• Consigne: Rédigez la suite du texte sur le gîte de Cartalavonu, sur le GR20, en partant de sa dernière phrase.

• Extrait du document:
--

Quelques points pratiques pour ceux qui veulent se préparer :
- Le gîte dispose d’eau chaude et de douches, véritable luxe sur le GR20.
- Les repas sont faits maison, avec des produits locaux (mention spéciale pour la coppa légèrement fumée et le fromage de chèvre frais).
- Il est préférable de réserver, surtout en haute saison, par téléphone ou via leur partenaire de réservation.
Un lieu pour ralentir
Ceux qui parcourent le GR20 le savent bien : il y a une sorte de frénésie à vouloir rejoindre l’étape suivante, cocher l’itinéraire, battre son propre chronomètre. Cartalavonu fait l’éloge du contretemps. Ici, on prend le temps. On s’autorise à écouter. À observer ces brumes qui s’accrochent au massif de l’Alcudina. À descendre quelques minutes à pied jusqu’au rocher perché qui domine le lointain golfe et s’y poser, sans raison. Juste pour le silence.

--

• Informations:
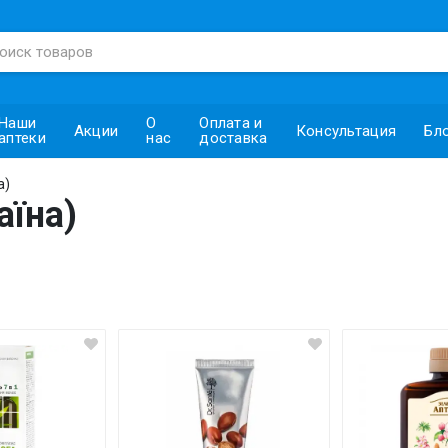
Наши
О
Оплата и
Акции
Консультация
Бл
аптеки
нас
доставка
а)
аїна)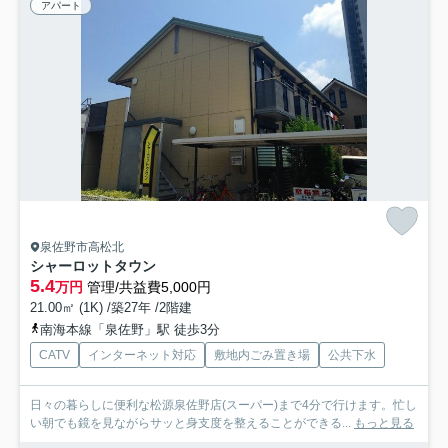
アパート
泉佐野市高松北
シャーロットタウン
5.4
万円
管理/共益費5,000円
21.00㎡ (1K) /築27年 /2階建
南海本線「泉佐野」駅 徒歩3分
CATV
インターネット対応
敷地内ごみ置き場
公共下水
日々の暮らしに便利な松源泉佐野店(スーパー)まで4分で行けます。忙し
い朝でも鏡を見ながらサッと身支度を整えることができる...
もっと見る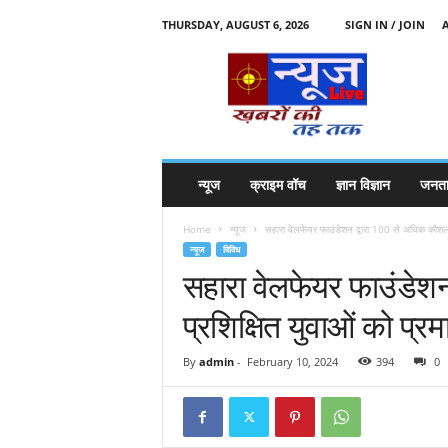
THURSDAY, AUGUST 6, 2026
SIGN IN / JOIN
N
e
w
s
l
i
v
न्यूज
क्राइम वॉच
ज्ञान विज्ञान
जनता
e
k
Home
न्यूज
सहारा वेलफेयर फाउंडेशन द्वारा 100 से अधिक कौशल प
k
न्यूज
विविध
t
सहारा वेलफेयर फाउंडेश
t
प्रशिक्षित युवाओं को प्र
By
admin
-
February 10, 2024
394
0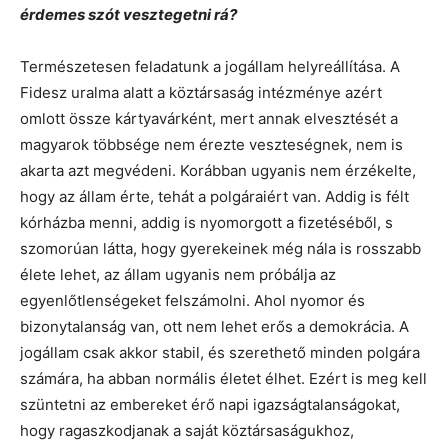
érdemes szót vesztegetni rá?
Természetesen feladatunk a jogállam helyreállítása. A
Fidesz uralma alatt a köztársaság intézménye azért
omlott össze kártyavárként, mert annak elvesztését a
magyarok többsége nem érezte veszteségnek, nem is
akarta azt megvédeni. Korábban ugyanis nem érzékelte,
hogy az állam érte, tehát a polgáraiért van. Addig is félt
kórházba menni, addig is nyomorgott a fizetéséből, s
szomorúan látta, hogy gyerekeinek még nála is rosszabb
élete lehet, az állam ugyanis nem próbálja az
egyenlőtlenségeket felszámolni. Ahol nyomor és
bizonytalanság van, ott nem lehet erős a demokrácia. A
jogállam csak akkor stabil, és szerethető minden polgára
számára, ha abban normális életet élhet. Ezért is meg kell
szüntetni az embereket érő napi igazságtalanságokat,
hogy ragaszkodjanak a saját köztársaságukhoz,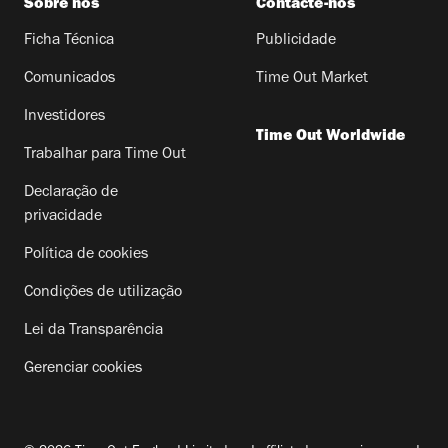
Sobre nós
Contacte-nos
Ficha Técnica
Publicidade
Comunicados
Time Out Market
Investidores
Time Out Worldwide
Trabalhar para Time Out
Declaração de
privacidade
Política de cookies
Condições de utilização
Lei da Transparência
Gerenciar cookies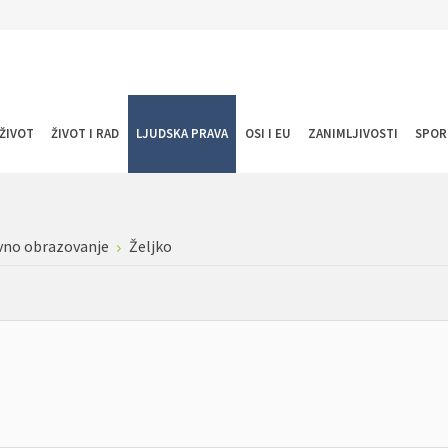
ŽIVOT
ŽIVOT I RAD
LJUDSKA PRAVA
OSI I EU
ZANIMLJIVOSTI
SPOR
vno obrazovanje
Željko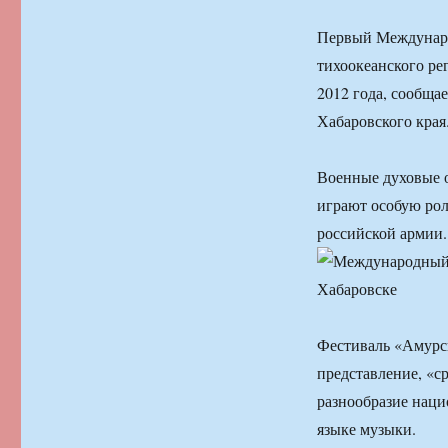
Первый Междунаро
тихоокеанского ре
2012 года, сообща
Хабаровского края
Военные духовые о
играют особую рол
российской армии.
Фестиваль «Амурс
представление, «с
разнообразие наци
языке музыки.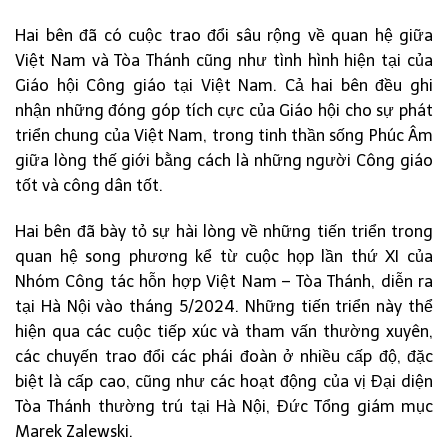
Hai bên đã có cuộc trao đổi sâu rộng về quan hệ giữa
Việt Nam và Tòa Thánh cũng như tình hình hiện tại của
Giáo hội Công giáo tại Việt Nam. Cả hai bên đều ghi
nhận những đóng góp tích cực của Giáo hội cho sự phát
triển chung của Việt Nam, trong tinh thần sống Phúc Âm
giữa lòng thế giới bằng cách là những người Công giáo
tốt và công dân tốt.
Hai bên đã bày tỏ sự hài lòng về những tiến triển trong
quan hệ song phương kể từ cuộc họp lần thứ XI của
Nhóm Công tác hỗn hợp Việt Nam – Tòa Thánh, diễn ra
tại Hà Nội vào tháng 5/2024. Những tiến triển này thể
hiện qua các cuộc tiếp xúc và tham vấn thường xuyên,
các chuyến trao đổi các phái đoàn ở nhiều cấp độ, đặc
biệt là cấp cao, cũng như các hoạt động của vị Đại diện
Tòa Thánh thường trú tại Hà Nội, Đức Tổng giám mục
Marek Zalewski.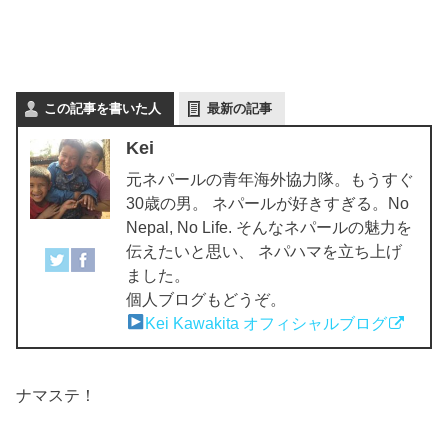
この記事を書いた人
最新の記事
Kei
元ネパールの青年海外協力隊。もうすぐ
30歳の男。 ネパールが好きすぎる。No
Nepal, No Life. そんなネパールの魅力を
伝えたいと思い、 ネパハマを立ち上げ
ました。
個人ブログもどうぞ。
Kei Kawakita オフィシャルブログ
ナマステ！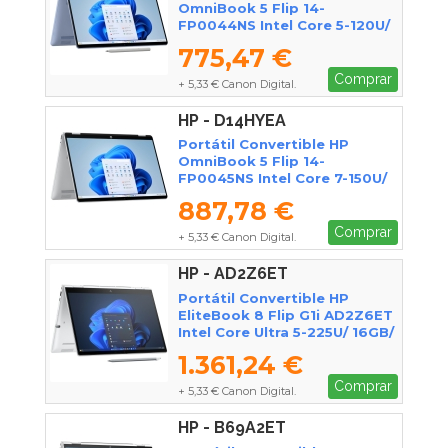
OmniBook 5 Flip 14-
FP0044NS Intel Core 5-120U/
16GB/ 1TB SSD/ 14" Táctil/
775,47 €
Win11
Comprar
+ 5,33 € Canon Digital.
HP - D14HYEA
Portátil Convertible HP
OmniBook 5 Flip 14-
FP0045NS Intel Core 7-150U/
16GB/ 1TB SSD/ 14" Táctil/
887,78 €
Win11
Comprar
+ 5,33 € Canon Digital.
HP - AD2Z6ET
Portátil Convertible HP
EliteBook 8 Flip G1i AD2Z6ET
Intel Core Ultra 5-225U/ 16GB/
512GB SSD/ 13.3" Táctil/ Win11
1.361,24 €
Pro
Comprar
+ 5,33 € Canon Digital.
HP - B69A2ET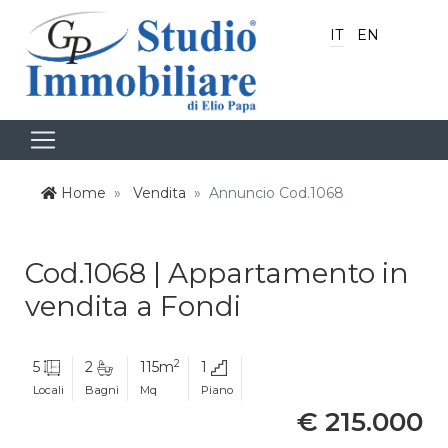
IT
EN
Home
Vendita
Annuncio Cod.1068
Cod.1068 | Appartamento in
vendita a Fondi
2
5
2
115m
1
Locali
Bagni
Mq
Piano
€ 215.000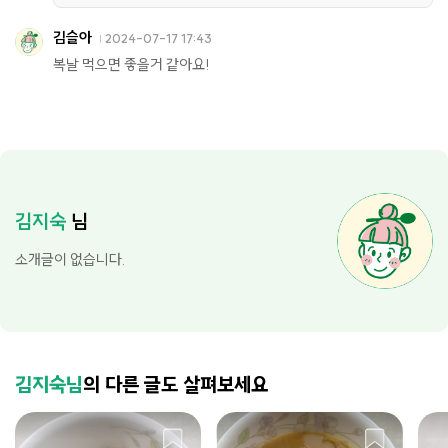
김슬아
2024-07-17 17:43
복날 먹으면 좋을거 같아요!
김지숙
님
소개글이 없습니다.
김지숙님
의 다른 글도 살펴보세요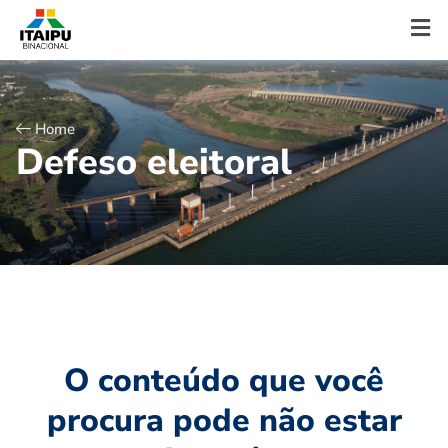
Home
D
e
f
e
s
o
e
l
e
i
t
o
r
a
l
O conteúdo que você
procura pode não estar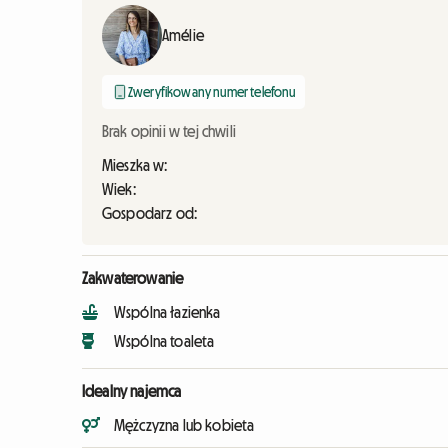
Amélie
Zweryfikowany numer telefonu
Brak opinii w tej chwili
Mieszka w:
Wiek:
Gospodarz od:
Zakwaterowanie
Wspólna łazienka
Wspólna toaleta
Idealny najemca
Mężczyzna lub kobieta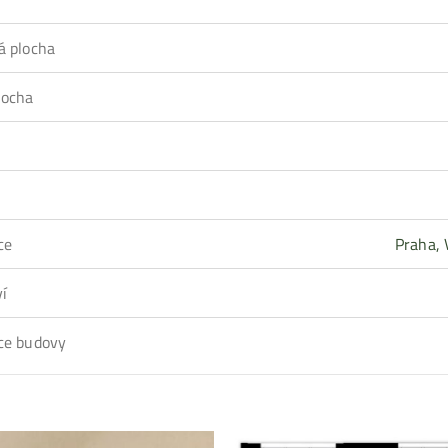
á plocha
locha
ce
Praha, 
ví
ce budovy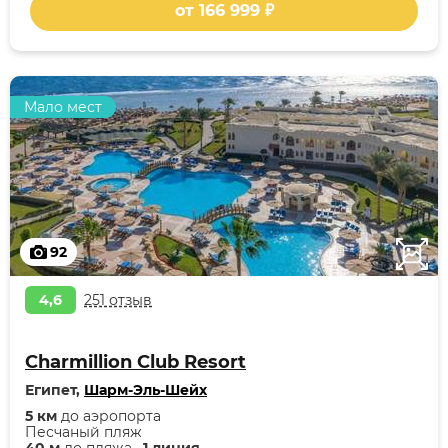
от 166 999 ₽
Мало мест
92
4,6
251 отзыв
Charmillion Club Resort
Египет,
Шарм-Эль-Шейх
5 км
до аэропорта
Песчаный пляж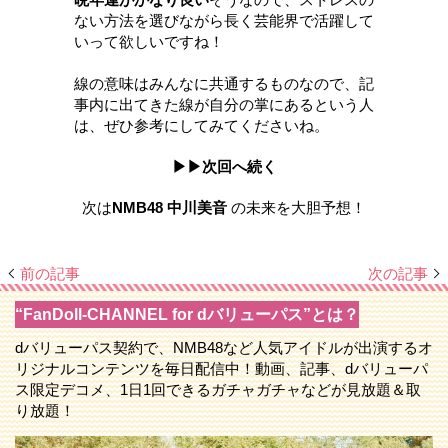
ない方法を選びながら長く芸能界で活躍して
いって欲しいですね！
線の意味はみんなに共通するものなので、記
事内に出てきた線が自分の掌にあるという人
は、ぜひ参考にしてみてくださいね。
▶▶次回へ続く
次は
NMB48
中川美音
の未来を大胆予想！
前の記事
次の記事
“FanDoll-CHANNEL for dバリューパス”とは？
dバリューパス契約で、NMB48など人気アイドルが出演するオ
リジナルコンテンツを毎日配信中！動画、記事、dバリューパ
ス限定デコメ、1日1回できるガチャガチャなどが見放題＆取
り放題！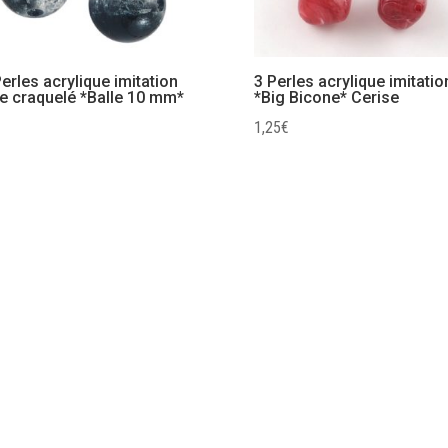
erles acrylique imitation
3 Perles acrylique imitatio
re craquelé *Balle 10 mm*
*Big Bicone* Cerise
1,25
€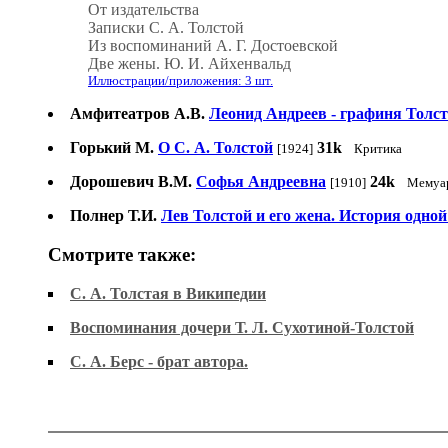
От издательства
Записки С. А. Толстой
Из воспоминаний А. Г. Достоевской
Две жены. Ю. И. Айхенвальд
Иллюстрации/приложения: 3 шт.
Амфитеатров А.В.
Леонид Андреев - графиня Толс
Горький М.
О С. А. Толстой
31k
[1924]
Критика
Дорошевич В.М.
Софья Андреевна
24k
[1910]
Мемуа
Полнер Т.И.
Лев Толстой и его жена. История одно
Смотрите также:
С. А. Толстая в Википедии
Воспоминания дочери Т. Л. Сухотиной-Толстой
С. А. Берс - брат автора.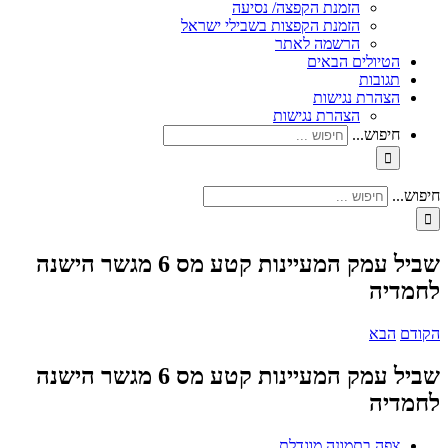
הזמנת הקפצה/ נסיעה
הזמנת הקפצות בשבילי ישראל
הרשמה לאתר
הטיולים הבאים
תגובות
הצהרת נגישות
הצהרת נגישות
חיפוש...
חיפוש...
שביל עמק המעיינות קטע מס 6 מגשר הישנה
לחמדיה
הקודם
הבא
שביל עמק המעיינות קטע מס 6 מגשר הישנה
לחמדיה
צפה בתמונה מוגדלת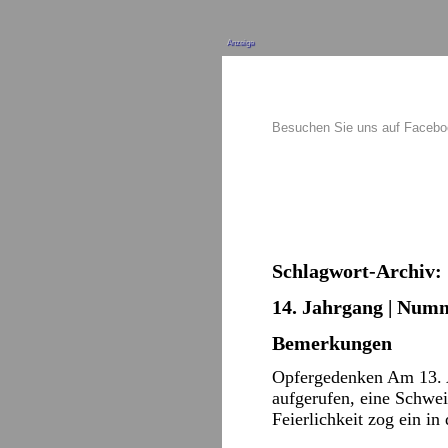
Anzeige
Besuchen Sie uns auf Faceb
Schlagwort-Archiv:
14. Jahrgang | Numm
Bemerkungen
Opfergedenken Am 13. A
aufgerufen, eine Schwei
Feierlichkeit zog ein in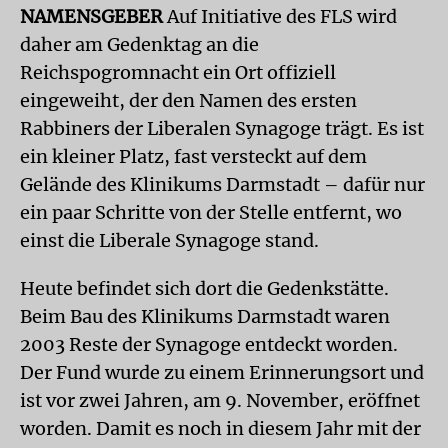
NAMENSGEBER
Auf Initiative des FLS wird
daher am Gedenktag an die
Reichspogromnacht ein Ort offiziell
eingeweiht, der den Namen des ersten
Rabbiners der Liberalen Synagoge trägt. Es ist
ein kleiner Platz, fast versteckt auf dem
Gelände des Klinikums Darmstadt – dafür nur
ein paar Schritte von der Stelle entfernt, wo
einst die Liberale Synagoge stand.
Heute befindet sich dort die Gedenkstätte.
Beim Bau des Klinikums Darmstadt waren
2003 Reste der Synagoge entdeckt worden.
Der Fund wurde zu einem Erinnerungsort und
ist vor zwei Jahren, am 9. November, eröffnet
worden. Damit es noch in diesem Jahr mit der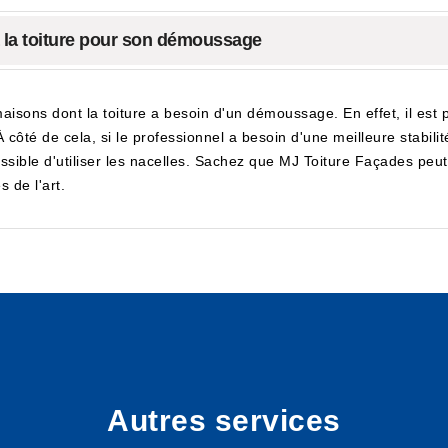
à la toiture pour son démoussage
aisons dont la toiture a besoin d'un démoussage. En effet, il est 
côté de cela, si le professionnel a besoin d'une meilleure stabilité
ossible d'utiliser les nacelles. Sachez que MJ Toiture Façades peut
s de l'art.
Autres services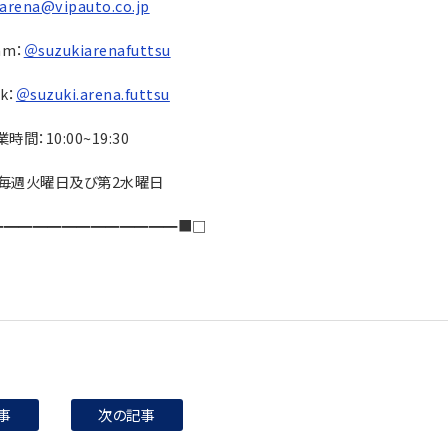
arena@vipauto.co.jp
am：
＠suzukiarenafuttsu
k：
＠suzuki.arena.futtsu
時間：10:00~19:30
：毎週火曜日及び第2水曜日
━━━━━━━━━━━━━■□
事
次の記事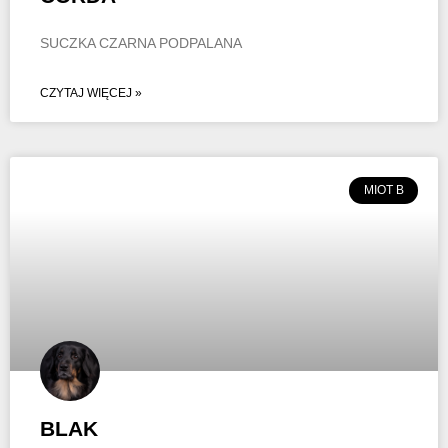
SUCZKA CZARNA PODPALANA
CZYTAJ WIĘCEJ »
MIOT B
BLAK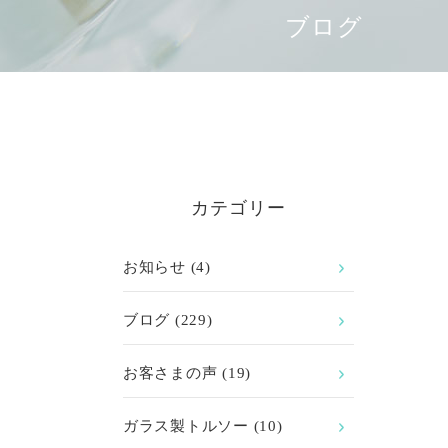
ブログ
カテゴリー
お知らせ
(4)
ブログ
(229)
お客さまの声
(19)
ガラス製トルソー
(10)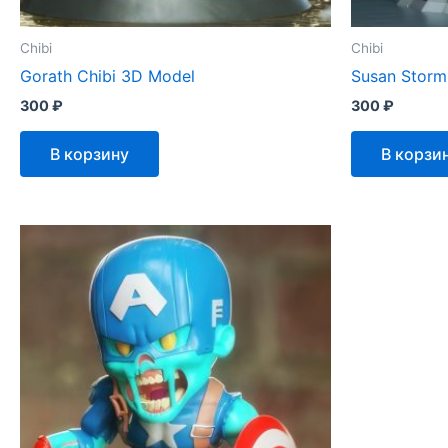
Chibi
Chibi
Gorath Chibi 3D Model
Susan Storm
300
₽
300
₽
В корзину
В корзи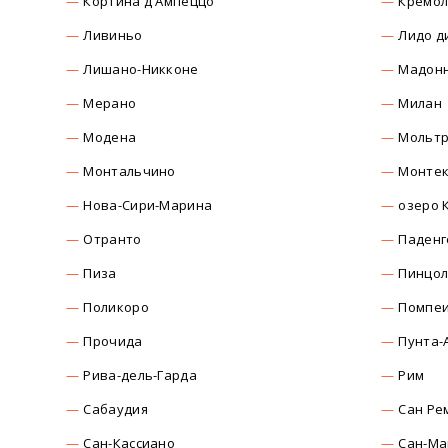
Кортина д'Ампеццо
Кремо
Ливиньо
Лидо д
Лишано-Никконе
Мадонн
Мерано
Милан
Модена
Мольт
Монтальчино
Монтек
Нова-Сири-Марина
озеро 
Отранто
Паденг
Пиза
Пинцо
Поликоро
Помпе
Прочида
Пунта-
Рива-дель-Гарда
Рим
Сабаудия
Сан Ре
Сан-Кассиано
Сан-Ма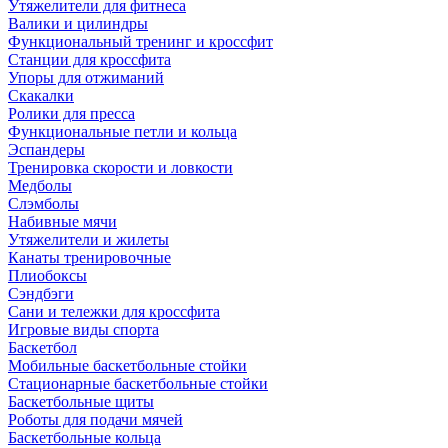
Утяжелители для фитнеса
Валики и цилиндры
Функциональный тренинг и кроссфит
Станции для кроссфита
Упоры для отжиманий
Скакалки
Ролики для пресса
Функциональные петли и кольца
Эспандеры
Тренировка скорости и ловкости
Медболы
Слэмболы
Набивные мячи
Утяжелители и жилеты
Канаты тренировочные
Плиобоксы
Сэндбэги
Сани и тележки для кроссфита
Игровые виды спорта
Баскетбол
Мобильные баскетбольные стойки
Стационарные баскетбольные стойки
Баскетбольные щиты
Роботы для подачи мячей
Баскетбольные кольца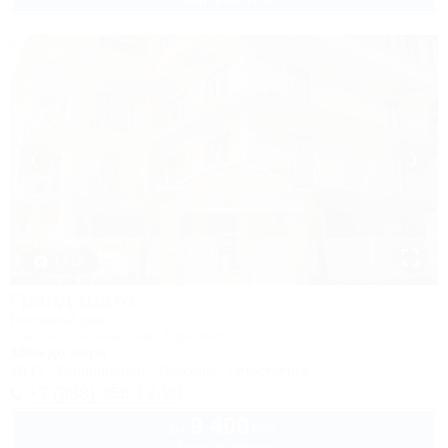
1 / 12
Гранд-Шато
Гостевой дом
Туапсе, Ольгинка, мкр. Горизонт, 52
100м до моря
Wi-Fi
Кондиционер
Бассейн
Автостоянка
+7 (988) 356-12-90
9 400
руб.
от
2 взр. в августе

--

• Résultat:
Cela a été mon moment préféré. Assise seule sur cette pierre chauffée par la journée, j’ai laissé la mer me raconter l’histoire éternelle de la montagne. Celle d’une terre qui gronde et respire, et que les pieds impatients des randonneurs foulent à toute allure, sans toujours se rendre compte qu’elle leur chuchote des secrets à chaque pas.
L’esprit du GR20, version Cartalavonu
Ce n’est pas qu’un simple hébergement. C’est toute une vision de la montagne, plus humaine, plus enracinée, plus lente. Cartalavonu, c’est l’antidote parfait à la course folle du GR20. Les kilomètres parcourus y retrouvent du sens. On en profite pour soigner ses ampoules, certes, mais aussi ses pensées. Pour écrire une carte postale (vous vous souvenez ?), ou simplement pour raconter à Pascal ce qu’on ressent quand on voit les Aiguilles de Bavella se découper sur l’horizon.
Il n’est pas rare que certains marcheurs décident finalement de s’accorder une journée de pause ici. Une vraie pause. Une journée sans départ à l’aube. Sans chrono. Avec juste un livre, quelques échanges avec d’autres âmes en errance, un regard tourné vers la mer, et un plat du jour simple mais réconfortant.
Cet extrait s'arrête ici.